No matter what kind of journey you’re sending your viewers on — a thrilling pirate tour of the Caribbean, a thoughtful stroll through an art gallery, or a presentation of a high-tech manufacturing process — give them the ability to navigate your virtual space on their own. A simple floor plan, a treasure map, an interactive Google map with transition points, a radar, or even a compass — all these tools will be an added advantage for your virtual tour.
Sound.
How many people among your friends love silent films so much that they prefer them to sound ones? Probably not more than two. Sound in a virtual tour transforms staring at a screen into a truly immersive experience. Background music, ambient noise, special effects and jingles, a narrator’s voice-over — these are the audio amplifiers and flavor enhancers of your virtual tour.
Integration of photos and videos.
Why not? Why should a person have to look elsewhere if, right here in your virtual space, they can watch a YouTube video, browse a series of photos and video clips about a subject, process, phenomenon, or event they’re interested in?
Applications of virtual tours
Real estate and construction
You can explain to someone a hundred times what shade the wallpaper takes on when the setting sun shines through the turquoise curtains in a new apartment’s living room. And they’ll still imagine something different from what you meant. Or you can, in just one click, send them a hybrid virtual tour and 3D visualization that shows how the new building fits into the existing landscape, lets the potential buyer see the apartments from inside, look out the windows, walk through the rooms, inspect every corner, “lie down” on the bed — and understand that the apartment is worth buying, though the light fixture in the hallway could probably use replacing.
Hotels, guesthouses, and resort complexes
It doesn’t matter what you own — a small, cozy guesthouse, a chain of hotels, or a wellness complex. Truly excellent service begins with acquaintance, and virtual tours are the perfect tool for remotely showcasing all your services.

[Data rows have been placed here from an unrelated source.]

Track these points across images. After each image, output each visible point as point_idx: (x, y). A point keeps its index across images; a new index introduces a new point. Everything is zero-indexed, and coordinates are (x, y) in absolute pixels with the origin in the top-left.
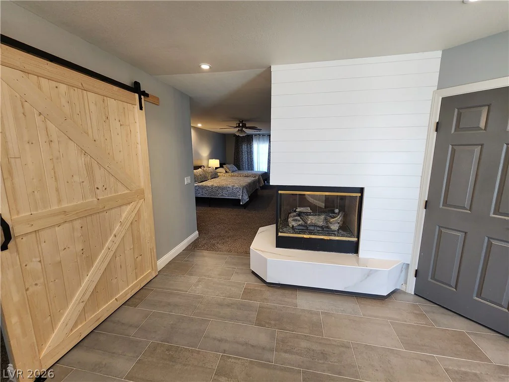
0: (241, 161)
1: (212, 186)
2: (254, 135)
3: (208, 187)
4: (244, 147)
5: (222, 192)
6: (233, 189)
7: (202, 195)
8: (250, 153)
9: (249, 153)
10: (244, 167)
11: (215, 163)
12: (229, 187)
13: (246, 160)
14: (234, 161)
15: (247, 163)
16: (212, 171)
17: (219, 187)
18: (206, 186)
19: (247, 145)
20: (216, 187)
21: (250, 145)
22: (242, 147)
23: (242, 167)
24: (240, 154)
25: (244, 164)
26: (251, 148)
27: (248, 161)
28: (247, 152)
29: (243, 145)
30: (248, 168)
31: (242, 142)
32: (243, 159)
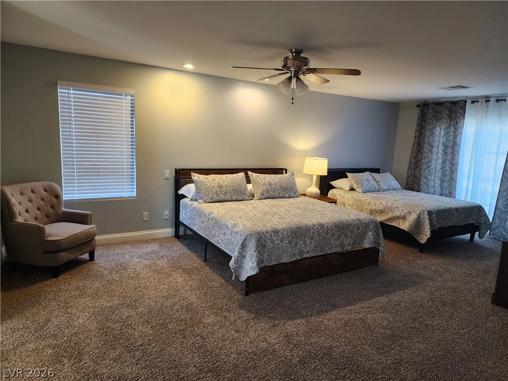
0: (424, 166)
2: (469, 102)
4: (439, 134)
8: (452, 149)
9: (450, 151)
10: (431, 183)
14: (409, 167)
15: (439, 174)
19: (449, 127)
21: (456, 129)
22: (433, 133)
23: (426, 184)
24: (426, 150)
25: (433, 178)
26: (455, 136)
27: (442, 168)
28: (442, 147)
29: (438, 128)
30: (442, 190)
31: (437, 121)
32: (430, 164)
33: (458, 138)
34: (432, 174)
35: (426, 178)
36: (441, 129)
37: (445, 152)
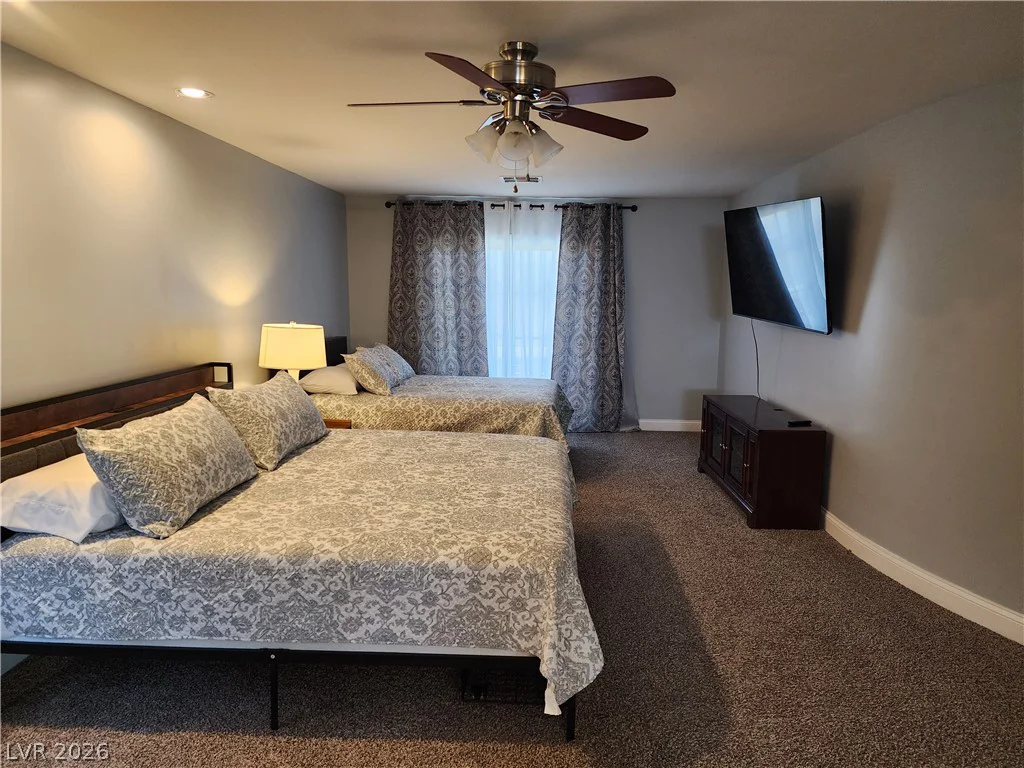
0: (423, 324)
1: (299, 557)
2: (487, 206)
3: (264, 568)
4: (441, 262)
5: (385, 612)
6: (475, 585)
7: (211, 632)
8: (469, 290)
9: (463, 292)
10: (441, 355)
11: (299, 345)
12: (443, 572)
13: (451, 324)
14: (391, 329)
15: (452, 338)
16: (286, 404)
17: (360, 574)
18: (242, 565)
19: (457, 250)
20: (330, 569)
21: (471, 253)
22: (429, 261)
23: (432, 359)
24: (421, 293)
25: (442, 345)
26: (472, 267)
27: (457, 325)
28: (453, 287)
29: (436, 251)
30: (461, 365)
31: (432, 236)
32: (433, 320)
33: (479, 269)
34: (438, 338)
35: (429, 346)
36: (443, 253)
37: (457, 295)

Food service and entertainment venues
The saying “better to see once than hear a hundred times” is one hundred percent true when it comes to cafes, restaurants, nightclubs, karaoke bars, and other entertainment spots. What some find delightful may disappoint others. Unrealistic expectations are worse than bad publicity. That’s why virtual tours featured on the websites of food service and entertainment establishments are not just a modern trend — they’re a true necessity.

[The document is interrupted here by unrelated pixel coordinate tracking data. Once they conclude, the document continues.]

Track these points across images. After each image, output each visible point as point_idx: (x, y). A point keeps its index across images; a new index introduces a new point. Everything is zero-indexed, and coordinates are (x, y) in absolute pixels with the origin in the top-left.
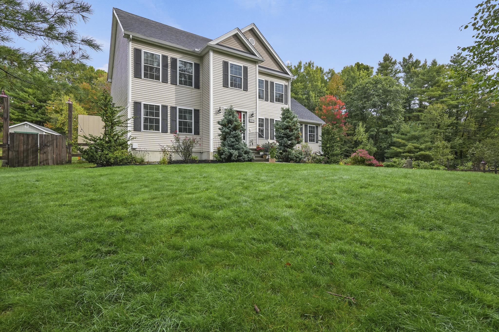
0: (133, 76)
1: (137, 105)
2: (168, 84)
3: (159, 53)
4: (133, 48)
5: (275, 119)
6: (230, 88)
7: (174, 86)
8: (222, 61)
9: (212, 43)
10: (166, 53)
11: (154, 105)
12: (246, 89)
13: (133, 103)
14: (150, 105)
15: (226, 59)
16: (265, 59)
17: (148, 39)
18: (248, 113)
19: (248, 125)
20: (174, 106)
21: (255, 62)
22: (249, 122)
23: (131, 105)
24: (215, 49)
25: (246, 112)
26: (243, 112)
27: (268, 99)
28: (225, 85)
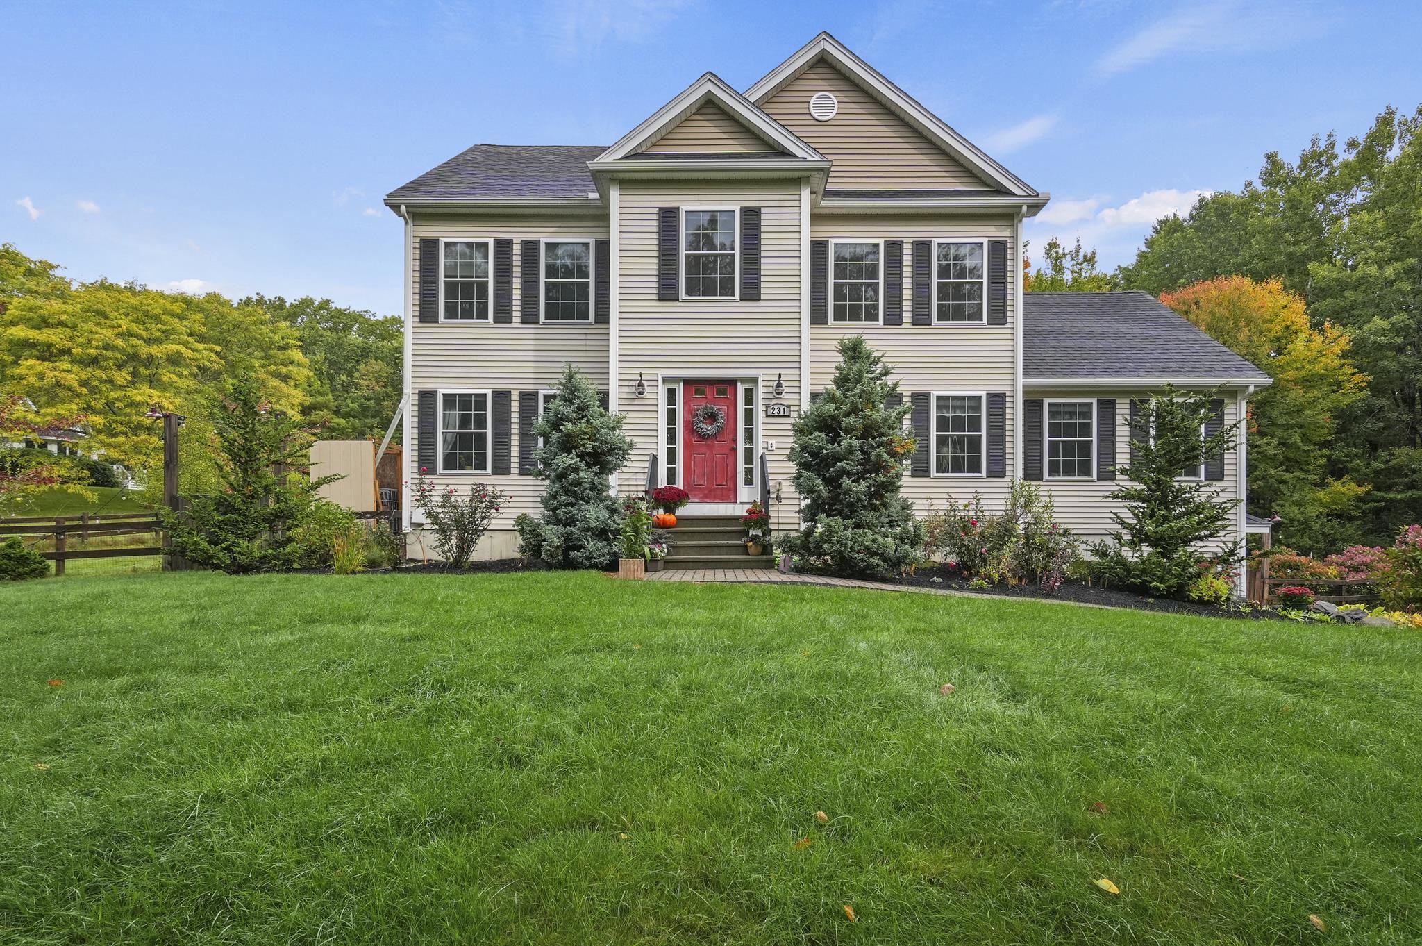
0: (417, 319)
1: (426, 398)
2: (513, 325)
3: (488, 235)
4: (418, 240)
5: (935, 394)
6: (684, 301)
7: (530, 329)
8: (656, 210)
9: (606, 159)
10: (505, 232)
11: (470, 395)
12: (752, 292)
13: (416, 397)
14: (460, 395)
15: (667, 199)
16: (830, 158)
17: (447, 202)
18: (760, 384)
19: (761, 427)
20: (530, 388)
21: (791, 182)
22: (768, 416)
23: (411, 402)
24: (622, 176)
25: (754, 380)
26: (744, 380)
27: (901, 317)
28: (667, 292)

Shopping malls, stores, showrooms
For retail businesses, virtual tours are also indispensable. No other form of advertising lets customers adequately appreciate the scale and assortment of goods and services. A virtual tour gives clients the choice — what to look at, what to focus on, and from what angle. This significantly boosts trust in the brand as a whole and greatly increases the chances of turning your potential customers into devoted ones.
Industrial and agricultural enterprises
Let’s be honest — if a client sees with their own eyes that your eco-friendly, delicious, natural mayonnaise is not mixed in washing machines but produced with state-of-the-art equipment under the highest safety standards, their trust in your brand becomes absolute.
Advantages of virtual tours
How are virtual tours different from other marketing tools?
Virtual tours combine all the advantages of advertising media with maximum accessibility, interactivity, and visual clarity. The client’s online introduction to the brand happens whenever and wherever it’s convenient for them.
Virtual tours can be placed on countless online platforms, distributed on individual media, used as an addition to presentation materials at exhibitions, forums, and conferences, and be part of educational, entertainment, and tourism programs.